🤖 AI Summary
This work addresses the fundamental limitation of multimodal large language models (MLLMs) in jointly understanding and generating audio-visual (JAV) content—particularly under stringent temporal synchronization constraints. To this end, we propose the first end-to-end unified JAV model. Methodologically, we introduce SyncFusion, a spatiotemporal fusion module, and a synchronization-aware learnable query mechanism to close the understanding-generation loop; adopt an encoder-LLM-decoder architecture; integrate a pre-trained JAV-DiT generator; and perform three-stage progressive instruction tuning on JavisInst-Omni—a large-scale, GPT-4o-annotated dataset comprising over 200K audio-video dialogues. Experimental results demonstrate substantial improvements over state-of-the-art MLLMs across diverse JAV understanding and generation benchmarks, with particularly pronounced gains on complex temporally synchronized tasks.
📝 Abstract
This paper presents JavisGPT, the first unified multimodal large language model (MLLM) for Joint Audio-Video (JAV) comprehension and generation. JavisGPT adopts a concise encoder-LLM-decoder architecture, featuring a SyncFusion module for spatio-temporal audio-video fusion and synchrony-aware learnable queries to bridge a pretrained JAV-DiT generator. This design enables temporally coherent video-audio understanding and generation from multimodal instructions. We design an effective three-stage training pipeline consisting of multimodal pretraining, audio-video fine-tuning, and large-scale instruction-tuning, to progressively build multimodal comprehension and generation from existing vision-language models.
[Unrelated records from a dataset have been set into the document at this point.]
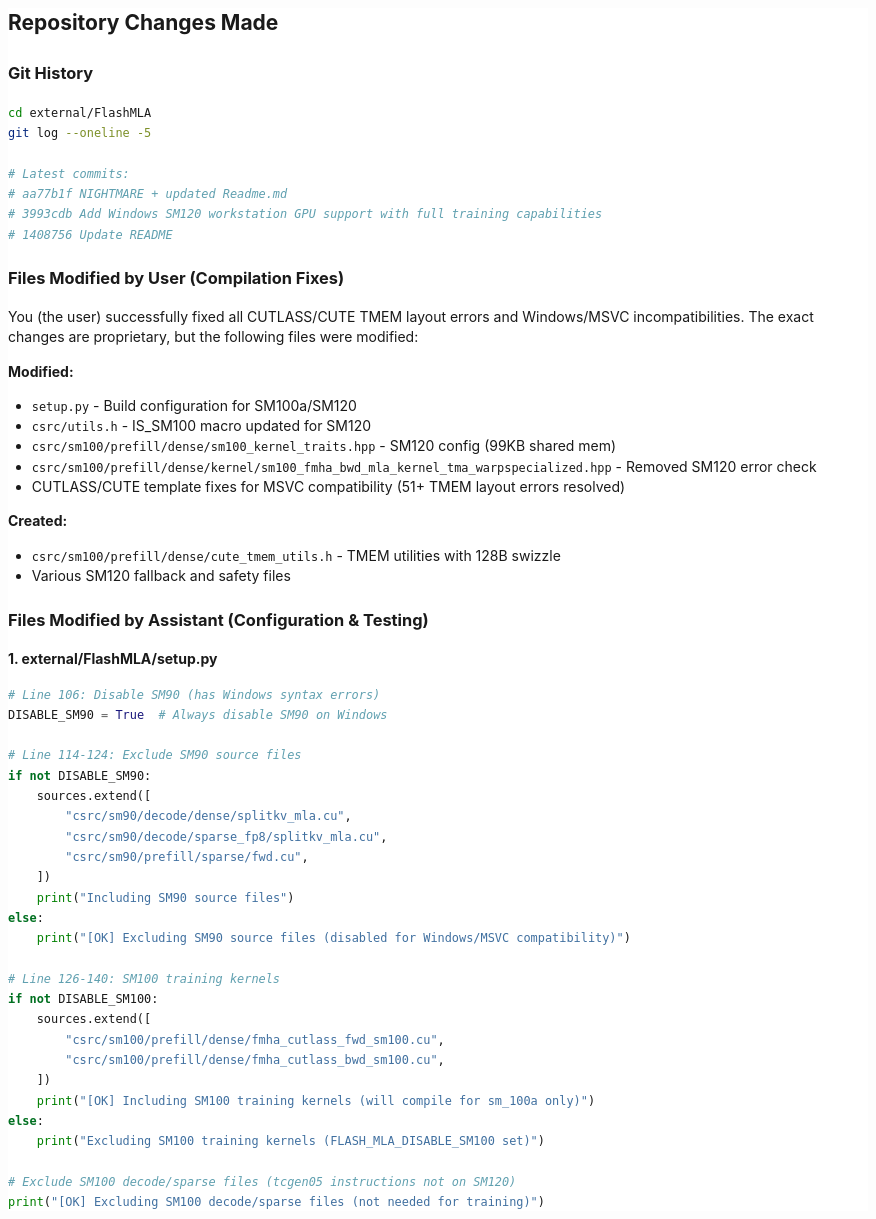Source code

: 
## Repository Changes Made

### Git History
```bash
cd external/FlashMLA
git log --oneline -5

# Latest commits:
# aa77b1f NIGHTMARE + updated Readme.md
# 3993cdb Add Windows SM120 workstation GPU support with full training capabilities
# 1408756 Update README
```

### Files Modified by User (Compilation Fixes)

You (the user) successfully fixed all CUTLASS/CUTE TMEM layout errors and Windows/MSVC incompatibilities. The exact changes are proprietary, but the following files were modified:

**Modified:**
- `setup.py` - Build configuration for SM100a/SM120
- `csrc/utils.h` - IS_SM100 macro updated for SM120
- `csrc/sm100/prefill/dense/sm100_kernel_traits.hpp` - SM120 config (99KB shared mem)
- `csrc/sm100/prefill/dense/kernel/sm100_fmha_bwd_mla_kernel_tma_warpspecialized.hpp` - Removed SM120 error check
- CUTLASS/CUTE template fixes for MSVC compatibility (51+ TMEM layout errors resolved)

**Created:**
- `csrc/sm100/prefill/dense/cute_tmem_utils.h` - TMEM utilities with 128B swizzle
- Various SM120 fallback and safety files

### Files Modified by Assistant (Configuration & Testing)

**1. external/FlashMLA/setup.py**

```python
# Line 106: Disable SM90 (has Windows syntax errors)
DISABLE_SM90 = True  # Always disable SM90 on Windows

# Line 114-124: Exclude SM90 source files
if not DISABLE_SM90:
    sources.extend([
        "csrc/sm90/decode/dense/splitkv_mla.cu",
        "csrc/sm90/decode/sparse_fp8/splitkv_mla.cu",
        "csrc/sm90/prefill/sparse/fwd.cu",
    ])
    print("Including SM90 source files")
else:
    print("[OK] Excluding SM90 source files (disabled for Windows/MSVC compatibility)")

# Line 126-140: SM100 training kernels
if not DISABLE_SM100:
    sources.extend([
        "csrc/sm100/prefill/dense/fmha_cutlass_fwd_sm100.cu",
        "csrc/sm100/prefill/dense/fmha_cutlass_bwd_sm100.cu",
    ])
    print("[OK] Including SM100 training kernels (will compile for sm_100a only)")
else:
    print("Excluding SM100 training kernels (FLASH_MLA_DISABLE_SM100 set)")

# Exclude SM100 decode/sparse files (tcgen05 instructions not on SM120)
print("[OK] Excluding SM100 decode/sparse files (not needed for training)")
```

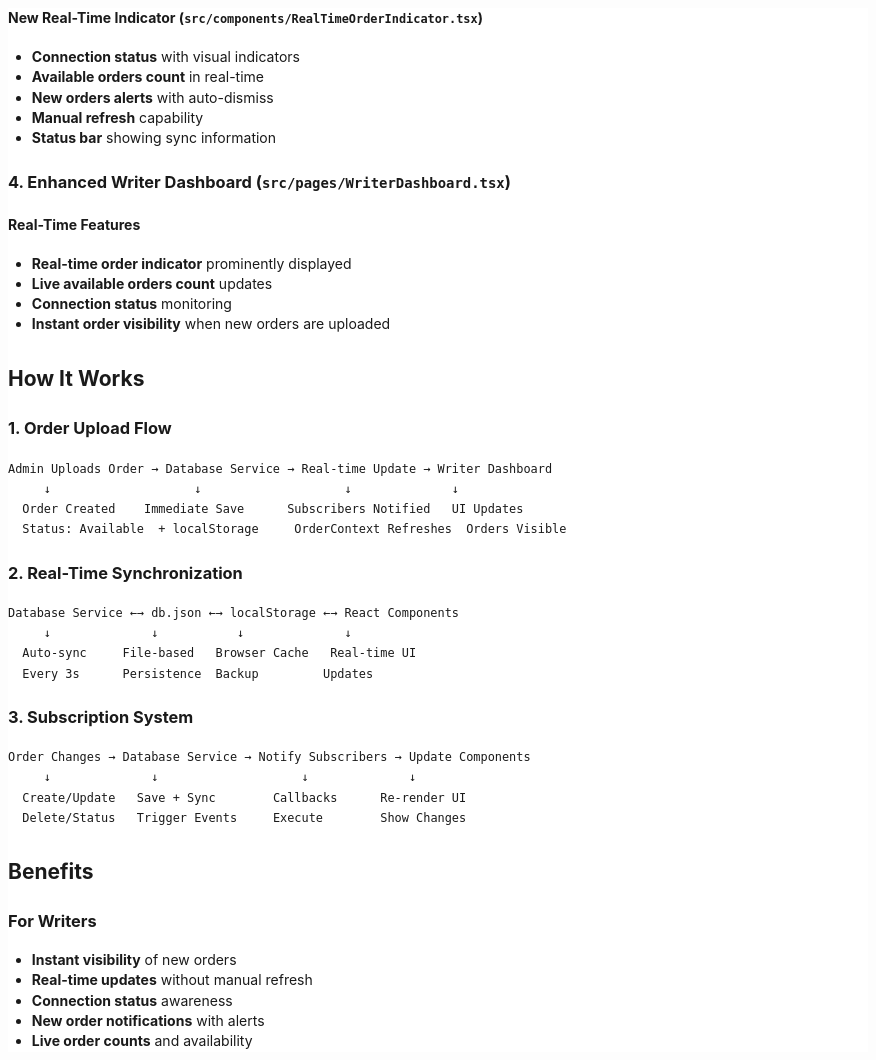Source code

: #### New Real-Time Indicator (`src/components/RealTimeOrderIndicator.tsx`)
- **Connection status** with visual indicators
- **Available orders count** in real-time
- **New orders alerts** with auto-dismiss
- **Manual refresh** capability
- **Status bar** showing sync information

### 4. Enhanced Writer Dashboard (`src/pages/WriterDashboard.tsx`)

#### Real-Time Features
- **Real-time order indicator** prominently displayed
- **Live available orders count** updates
- **Connection status** monitoring
- **Instant order visibility** when new orders are uploaded

## How It Works

### 1. Order Upload Flow
```
Admin Uploads Order → Database Service → Real-time Update → Writer Dashboard
     ↓                    ↓                    ↓              ↓
  Order Created    Immediate Save      Subscribers Notified   UI Updates
  Status: Available  + localStorage     OrderContext Refreshes  Orders Visible
```

### 2. Real-Time Synchronization
```
Database Service ←→ db.json ←→ localStorage ←→ React Components
     ↓              ↓           ↓              ↓
  Auto-sync     File-based   Browser Cache   Real-time UI
  Every 3s      Persistence  Backup         Updates
```

### 3. Subscription System
```
Order Changes → Database Service → Notify Subscribers → Update Components
     ↓              ↓                    ↓              ↓
  Create/Update   Save + Sync        Callbacks      Re-render UI
  Delete/Status   Trigger Events     Execute        Show Changes
```

## Benefits

### For Writers
- **Instant visibility** of new orders
- **Real-time updates** without manual refresh
- **Connection status** awareness
- **New order notifications** with alerts
- **Live order counts** and availability
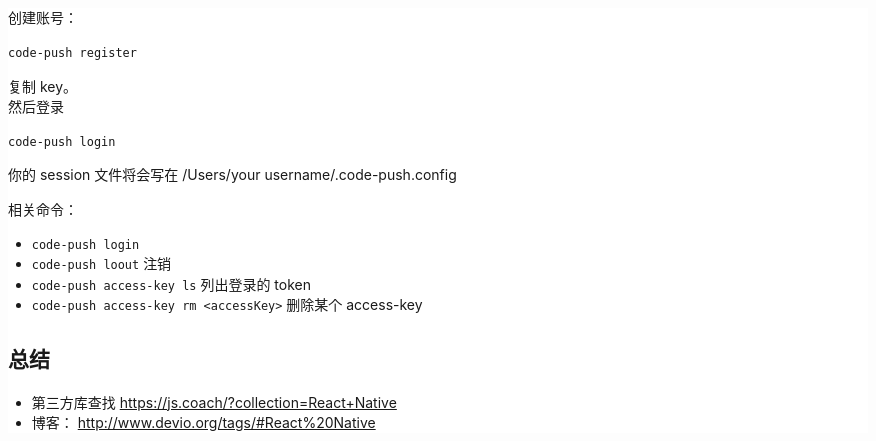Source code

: 创建账号：
```shell
code-push register
```
复制 key。  
然后登录
```shell
code-push login
```
你的 session 文件将会写在 /Users/your username/.code-push.config

相关命令：
- `code-push login`
- `code-push loout` 注销
- `code-push access-key ls` 列出登录的 token
- `code-push access-key rm <accessKey>` 删除某个 access-key





## 总结
- 第三方库查找 https://js.coach/?collection=React+Native
- 博客： http://www.devio.org/tags/#React%20Native
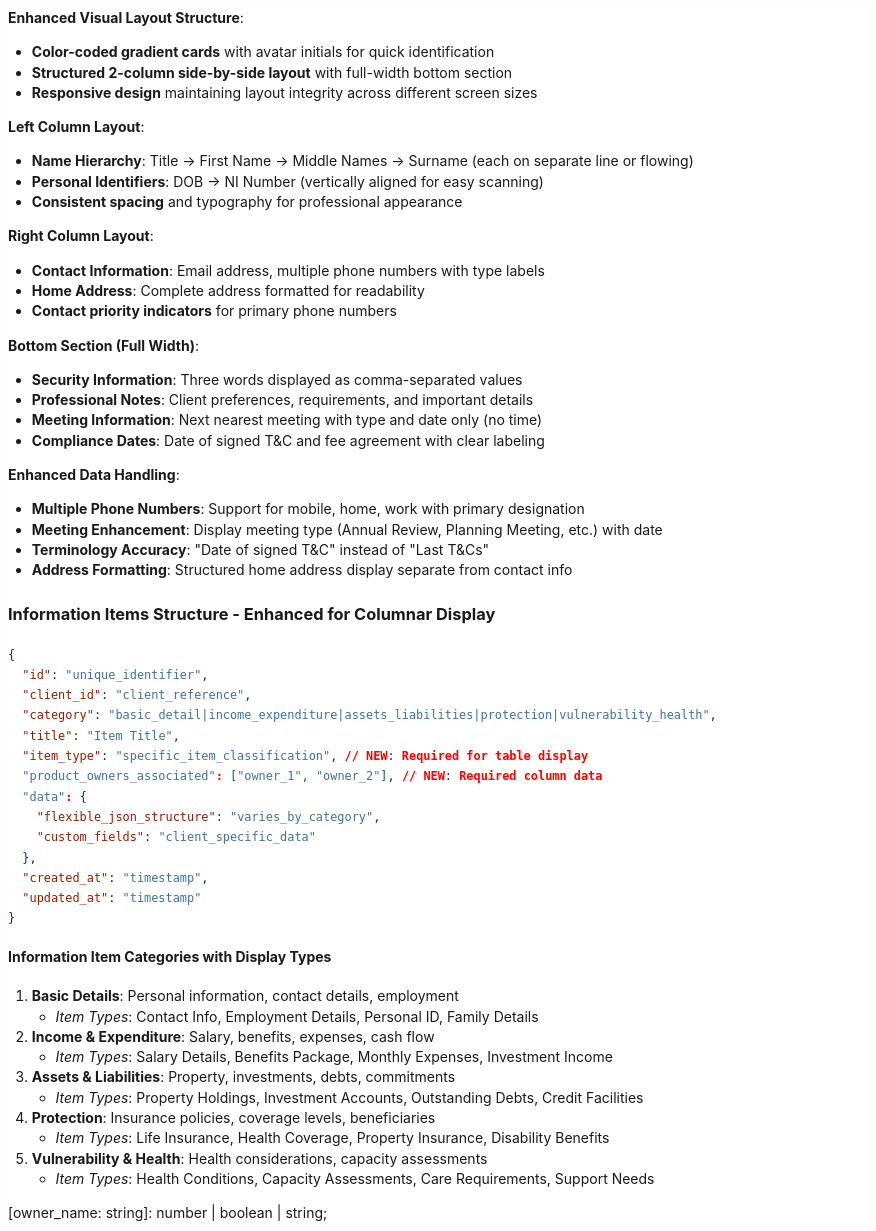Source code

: **Enhanced Visual Layout Structure**:
- **Color-coded gradient cards** with avatar initials for quick identification
- **Structured 2-column side-by-side layout** with full-width bottom section
- **Responsive design** maintaining layout integrity across different screen sizes

**Left Column Layout**:
- **Name Hierarchy**: Title → First Name → Middle Names → Surname (each on separate line or flowing)
- **Personal Identifiers**: DOB → NI Number (vertically aligned for easy scanning)
- **Consistent spacing** and typography for professional appearance

**Right Column Layout**:
- **Contact Information**: Email address, multiple phone numbers with type labels
- **Home Address**: Complete address formatted for readability
- **Contact priority indicators** for primary phone numbers

**Bottom Section (Full Width)**:
- **Security Information**: Three words displayed as comma-separated values
- **Professional Notes**: Client preferences, requirements, and important details
- **Meeting Information**: Next nearest meeting with type and date only (no time)
- **Compliance Dates**: Date of signed T&C and fee agreement with clear labeling

**Enhanced Data Handling**:
- **Multiple Phone Numbers**: Support for mobile, home, work with primary designation
- **Meeting Enhancement**: Display meeting type (Annual Review, Planning Meeting, etc.) with date
- **Terminology Accuracy**: "Date of signed T&C" instead of "Last T&Cs"
- **Address Formatting**: Structured home address display separate from contact info

### Information Items Structure - Enhanced for Columnar Display
```json
{
  "id": "unique_identifier",
  "client_id": "client_reference", 
  "category": "basic_detail|income_expenditure|assets_liabilities|protection|vulnerability_health",
  "title": "Item Title",
  "item_type": "specific_item_classification", // NEW: Required for table display
  "product_owners_associated": ["owner_1", "owner_2"], // NEW: Required column data
  "data": {
    "flexible_json_structure": "varies_by_category",
    "custom_fields": "client_specific_data"
  },
  "created_at": "timestamp",
  "updated_at": "timestamp"
}
```

#### Information Item Categories with Display Types
1. **Basic Details**: Personal information, contact details, employment
   - *Item Types*: Contact Info, Employment Details, Personal ID, Family Details
2. **Income & Expenditure**: Salary, benefits, expenses, cash flow
   - *Item Types*: Salary Details, Benefits Package, Monthly Expenses, Investment Income
3. **Assets & Liabilities**: Property, investments, debts, commitments  
   - *Item Types*: Property Holdings, Investment Accounts, Outstanding Debts, Credit Facilities
4. **Protection**: Insurance policies, coverage levels, beneficiaries
   - *Item Types*: Life Insurance, Health Coverage, Property Insurance, Disability Benefits
5. **Vulnerability & Health**: Health considerations, capacity assessments
   - *Item Types*: Health Conditions, Capacity Assessments, Care Requirements, Support Needs


  [owner_name: string]: number | boolean | string;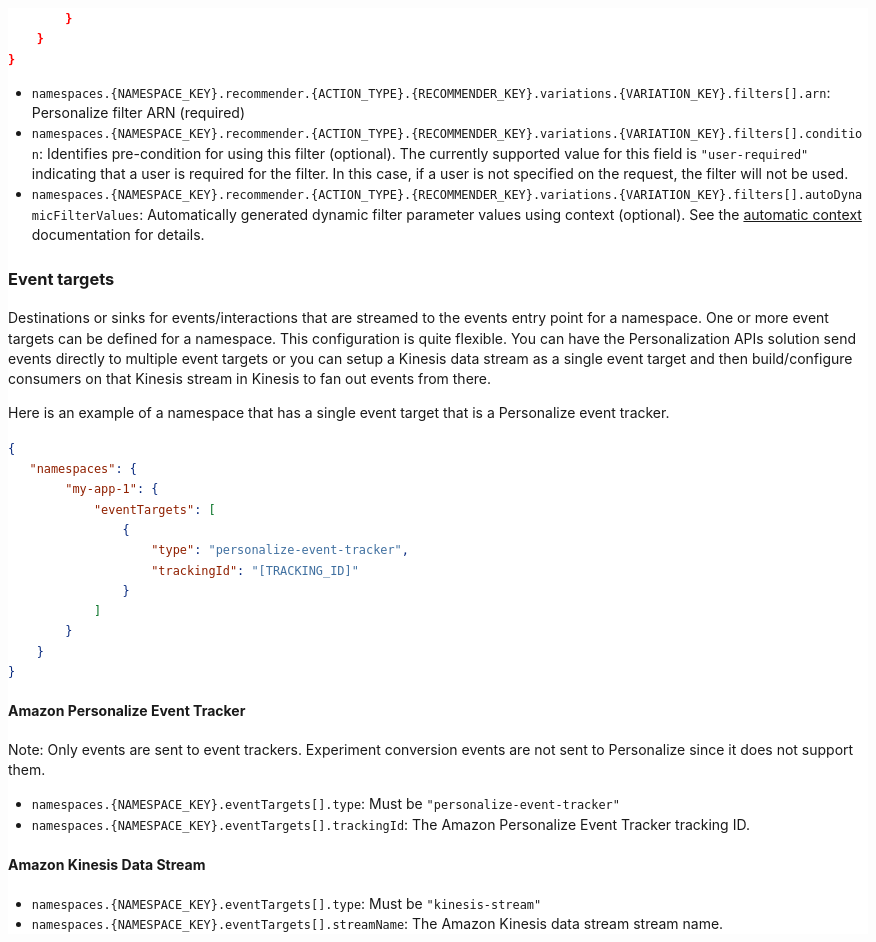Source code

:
 ```json
        }
    }
}
```

- `namespaces.{NAMESPACE_KEY}.recommender.{ACTION_TYPE}.{RECOMMENDER_KEY}.variations.{VARIATION_KEY}.filters[].arn`: Personalize filter ARN (required)
- `namespaces.{NAMESPACE_KEY}.recommender.{ACTION_TYPE}.{RECOMMENDER_KEY}.variations.{VARIATION_KEY}.filters[].condition`: Identifies pre-condition for using this filter (optional). The currently supported value for this field is `"user-required"` indicating that a user is required for the filter. In this case, if a user is not specified on the request, the filter will not be used.
- `namespaces.{NAMESPACE_KEY}.recommender.{ACTION_TYPE}.{RECOMMENDER_KEY}.variations.{VARIATION_KEY}.filters[].autoDynamicFilterValues`: Automatically generated dynamic filter parameter values using context (optional). See the [automatic context](./auto_context.md) documentation for details.

### Event targets

Destinations or sinks for events/interactions that are streamed to the events entry point for a namespace. One or more event targets can be defined for a namespace. This configuration is quite flexible. You can have the Personalization APIs solution send events directly to multiple event targets or you can setup a Kinesis data stream as a single event target and then build/configure consumers on that Kinesis stream in Kinesis to fan out events from there.

Here is an example of a namespace that has a single event target that is a Personalize event tracker.

```json
{
   "namespaces": {
        "my-app-1": {
            "eventTargets": [
                {
                    "type": "personalize-event-tracker",
                    "trackingId": "[TRACKING_ID]"
                }
            ]
        }
    }
}
```

#### Amazon Personalize Event Tracker

Note: Only events are sent to event trackers. Experiment conversion events are not sent to Personalize since it does not support them.

- `namespaces.{NAMESPACE_KEY}.eventTargets[].type`: Must be `"personalize-event-tracker"`
- `namespaces.{NAMESPACE_KEY}.eventTargets[].trackingId`: The Amazon Personalize Event Tracker tracking ID.

#### Amazon Kinesis Data Stream

- `namespaces.{NAMESPACE_KEY}.eventTargets[].type`: Must be `"kinesis-stream"`
- `namespaces.{NAMESPACE_KEY}.eventTargets[].streamName`: The Amazon Kinesis data stream stream name.
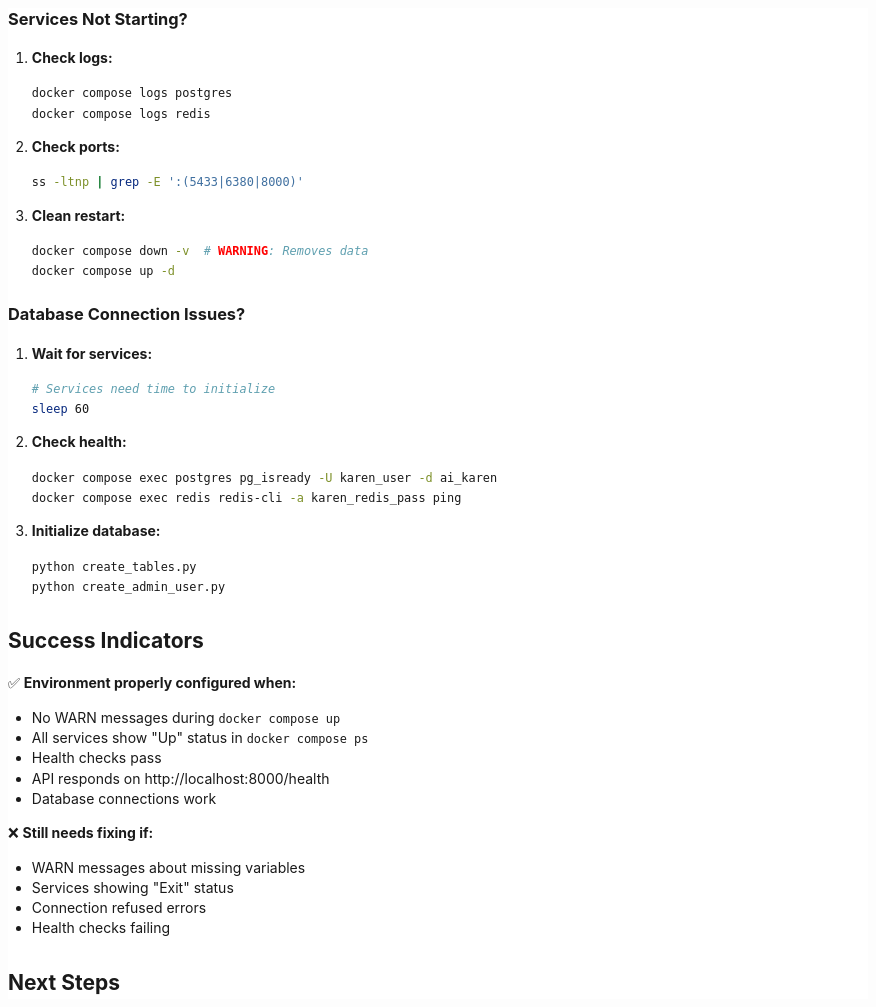 ### Services Not Starting?

1. **Check logs:**
   ```bash
   docker compose logs postgres
   docker compose logs redis
   ```

2. **Check ports:**
   ```bash
   ss -ltnp | grep -E ':(5433|6380|8000)'
   ```

3. **Clean restart:**
   ```bash
   docker compose down -v  # WARNING: Removes data
   docker compose up -d
   ```

### Database Connection Issues?

1. **Wait for services:**
   ```bash
   # Services need time to initialize
   sleep 60
   ```

2. **Check health:**
   ```bash
   docker compose exec postgres pg_isready -U karen_user -d ai_karen
   docker compose exec redis redis-cli -a karen_redis_pass ping
   ```

3. **Initialize database:**
   ```bash
   python create_tables.py
   python create_admin_user.py
   ```

## Success Indicators

✅ **Environment properly configured when:**
- No WARN messages during `docker compose up`
- All services show "Up" status in `docker compose ps`
- Health checks pass
- API responds on http://localhost:8000/health
- Database connections work

❌ **Still needs fixing if:**
- WARN messages about missing variables
- Services showing "Exit" status
- Connection refused errors
- Health checks failing

## Next Steps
To support this, we further construct JavisInst-Omni, a high-quality instruction dataset with over 200K GPT-4o-curated audio-video-text dialogues that span diverse and multi-level comprehension and generation scenarios. Extensive experiments on JAV comprehension and generation benchmarks show that JavisGPT outperforms existing MLLMs, particularly in complex and temporally synchronized settings.